▸ EXERCISE BRIEF:
For this exercise, output the line containing "- Test primary" and all lines after it to the end of the records, exactly, with no other content.

▸ ENTRIES SUPPLIED:

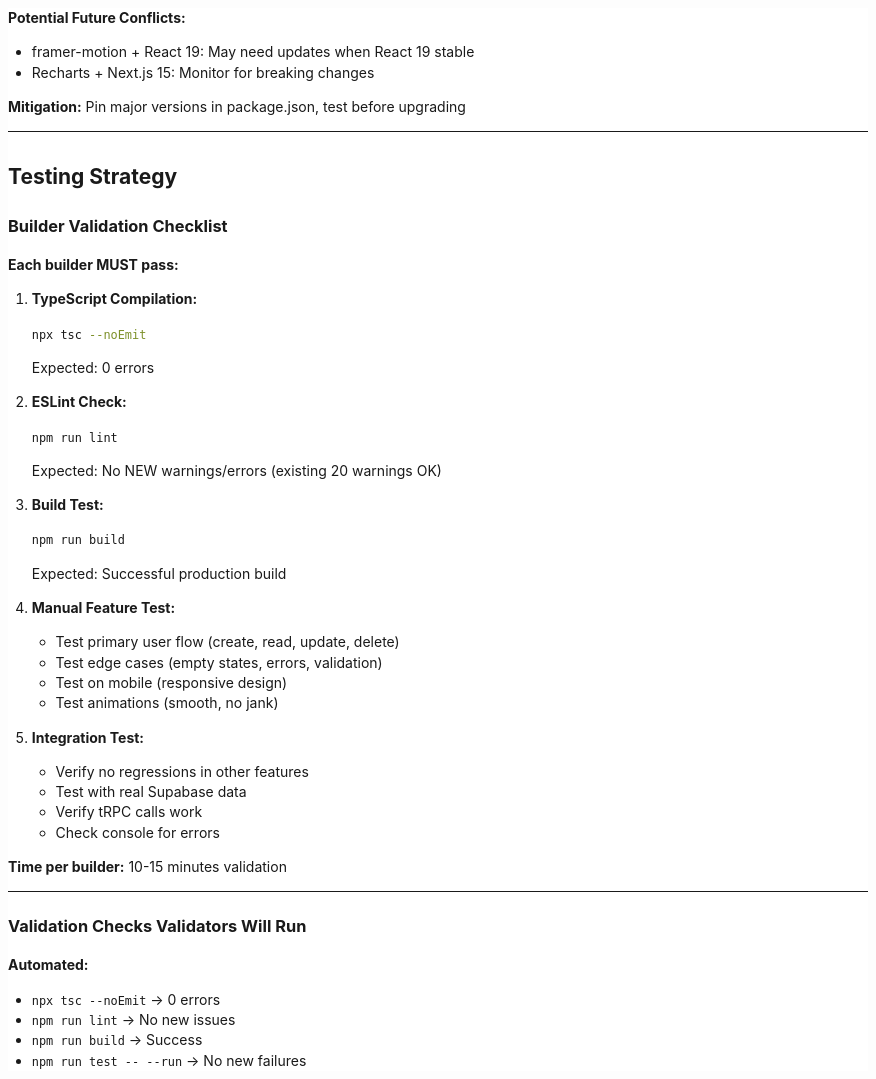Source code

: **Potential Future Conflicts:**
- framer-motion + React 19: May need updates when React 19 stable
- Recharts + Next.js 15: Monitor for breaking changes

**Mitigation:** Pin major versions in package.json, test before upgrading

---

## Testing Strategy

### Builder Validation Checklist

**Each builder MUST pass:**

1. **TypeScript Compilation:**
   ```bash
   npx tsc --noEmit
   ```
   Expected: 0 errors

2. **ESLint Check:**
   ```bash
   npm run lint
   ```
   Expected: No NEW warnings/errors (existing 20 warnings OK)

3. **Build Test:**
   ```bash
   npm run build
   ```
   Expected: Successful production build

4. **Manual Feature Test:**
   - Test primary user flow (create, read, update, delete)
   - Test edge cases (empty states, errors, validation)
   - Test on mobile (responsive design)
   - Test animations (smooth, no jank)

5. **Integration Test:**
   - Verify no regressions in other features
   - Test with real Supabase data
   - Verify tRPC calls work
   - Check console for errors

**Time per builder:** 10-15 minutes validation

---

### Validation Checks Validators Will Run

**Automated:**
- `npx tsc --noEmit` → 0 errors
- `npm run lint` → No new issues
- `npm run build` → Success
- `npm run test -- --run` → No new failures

▸ RESULT FOR THIS TASK:
   - Test primary user flow (create, read, update, delete)
   - Test edge cases (empty states, errors, validation)
   - Test on mobile (responsive design)
   - Test animations (smooth, no jank)

5. **Integration Test:**
   - Verify no regressions in other features
   - Test with real Supabase data
   - Verify tRPC calls work
   - Check console for errors

**Time per builder:** 10-15 minutes validation

---

### Validation Checks Validators Will Run

**Automated:**
- `npx tsc --noEmit` → 0 errors
- `npm run lint` → No new issues
- `npm run build` → Success
- `npm run test -- --run` → No new failures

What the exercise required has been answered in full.